** start of Text section **

The economic gurus from the Terry College of Business at the University of Georgia’s Selig Center for Economic Growth and the Center for Economic Analysis at Middle Georgia State University gave attendees at the Georgia Economic Outlook luncheon a peek into the future, statewide and locally. And in the words of Benjamin Ayers, dean of the College of Business, he had “good” news to report.
On the national level, things aren’t perfect, but are looking better than 2016. Dr. Ayers, quoting from the report said, “The 2.5 percent rate of 2017 GDP growth will be higher than last year’s 1.7 percent, but below the 2.9 percent average of the last 50 years.” He explained that consumers and businesses are expected to spend more; consumers will spend on housing raising that sectors prospects and businesses on equipment and buildings.
The good news for Georgia is that our state’s GDP is looking better than the national average at 3.2 percent, and for all intent, with an unemployment rate below 5 percent, which is considered full employment.

** end of Text section **

__Challenge__.
Answer these about the Georgia economic outlook article:
1. Who is the dean of the College of Business?
2. What rate of 2017 GDP growth does the report give for the nation?
3. What GDP figure is given for Georgia?

** start of Information given **

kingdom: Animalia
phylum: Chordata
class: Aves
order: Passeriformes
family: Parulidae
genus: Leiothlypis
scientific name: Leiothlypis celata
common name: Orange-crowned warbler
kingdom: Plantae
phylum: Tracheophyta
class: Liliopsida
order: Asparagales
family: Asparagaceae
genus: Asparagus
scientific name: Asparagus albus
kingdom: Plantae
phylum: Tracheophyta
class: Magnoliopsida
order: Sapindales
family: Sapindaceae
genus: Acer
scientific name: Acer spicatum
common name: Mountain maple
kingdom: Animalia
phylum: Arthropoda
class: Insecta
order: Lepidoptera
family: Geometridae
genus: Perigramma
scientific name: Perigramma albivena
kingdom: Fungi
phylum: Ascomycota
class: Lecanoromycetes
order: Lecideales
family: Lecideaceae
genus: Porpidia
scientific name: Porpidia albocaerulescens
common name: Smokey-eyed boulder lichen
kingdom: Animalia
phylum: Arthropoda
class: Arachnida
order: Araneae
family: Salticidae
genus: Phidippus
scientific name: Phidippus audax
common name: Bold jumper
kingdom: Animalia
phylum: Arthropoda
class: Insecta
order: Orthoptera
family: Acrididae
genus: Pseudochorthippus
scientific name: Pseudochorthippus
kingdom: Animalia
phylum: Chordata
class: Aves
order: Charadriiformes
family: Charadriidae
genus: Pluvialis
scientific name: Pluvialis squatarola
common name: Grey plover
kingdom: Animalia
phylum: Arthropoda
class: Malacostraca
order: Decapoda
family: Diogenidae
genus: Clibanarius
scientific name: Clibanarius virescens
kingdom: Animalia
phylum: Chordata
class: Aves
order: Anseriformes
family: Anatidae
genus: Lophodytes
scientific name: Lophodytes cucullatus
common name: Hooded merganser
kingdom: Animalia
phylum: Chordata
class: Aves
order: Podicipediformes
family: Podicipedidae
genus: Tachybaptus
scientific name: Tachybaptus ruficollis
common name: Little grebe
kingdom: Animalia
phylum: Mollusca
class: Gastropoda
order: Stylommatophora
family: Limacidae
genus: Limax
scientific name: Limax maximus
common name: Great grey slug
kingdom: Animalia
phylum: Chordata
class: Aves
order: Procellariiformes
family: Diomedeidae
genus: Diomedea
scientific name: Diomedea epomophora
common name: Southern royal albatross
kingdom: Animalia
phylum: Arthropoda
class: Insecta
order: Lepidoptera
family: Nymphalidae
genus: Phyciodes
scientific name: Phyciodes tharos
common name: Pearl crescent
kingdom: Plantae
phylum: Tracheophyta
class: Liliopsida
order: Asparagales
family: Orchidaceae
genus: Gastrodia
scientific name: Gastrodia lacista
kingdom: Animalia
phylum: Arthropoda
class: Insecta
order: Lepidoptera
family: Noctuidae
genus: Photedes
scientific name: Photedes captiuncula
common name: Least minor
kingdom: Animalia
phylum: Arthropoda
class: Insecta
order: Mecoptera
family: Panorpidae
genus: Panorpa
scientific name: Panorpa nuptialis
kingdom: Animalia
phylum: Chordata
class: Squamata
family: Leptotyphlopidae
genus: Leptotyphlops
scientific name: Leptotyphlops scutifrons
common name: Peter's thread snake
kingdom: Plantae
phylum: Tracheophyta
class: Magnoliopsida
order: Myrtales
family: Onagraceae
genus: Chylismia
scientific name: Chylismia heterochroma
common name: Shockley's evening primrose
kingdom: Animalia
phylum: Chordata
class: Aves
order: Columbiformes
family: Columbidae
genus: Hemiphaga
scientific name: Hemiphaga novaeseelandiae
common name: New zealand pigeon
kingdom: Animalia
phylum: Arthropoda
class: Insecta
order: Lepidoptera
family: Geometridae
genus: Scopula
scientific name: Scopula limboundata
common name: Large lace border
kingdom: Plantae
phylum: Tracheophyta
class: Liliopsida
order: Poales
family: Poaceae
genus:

** end of Information given **

__Solved exercise__.
1. Benjamin Ayers
2. 2.5 percent
3. 3.2 percent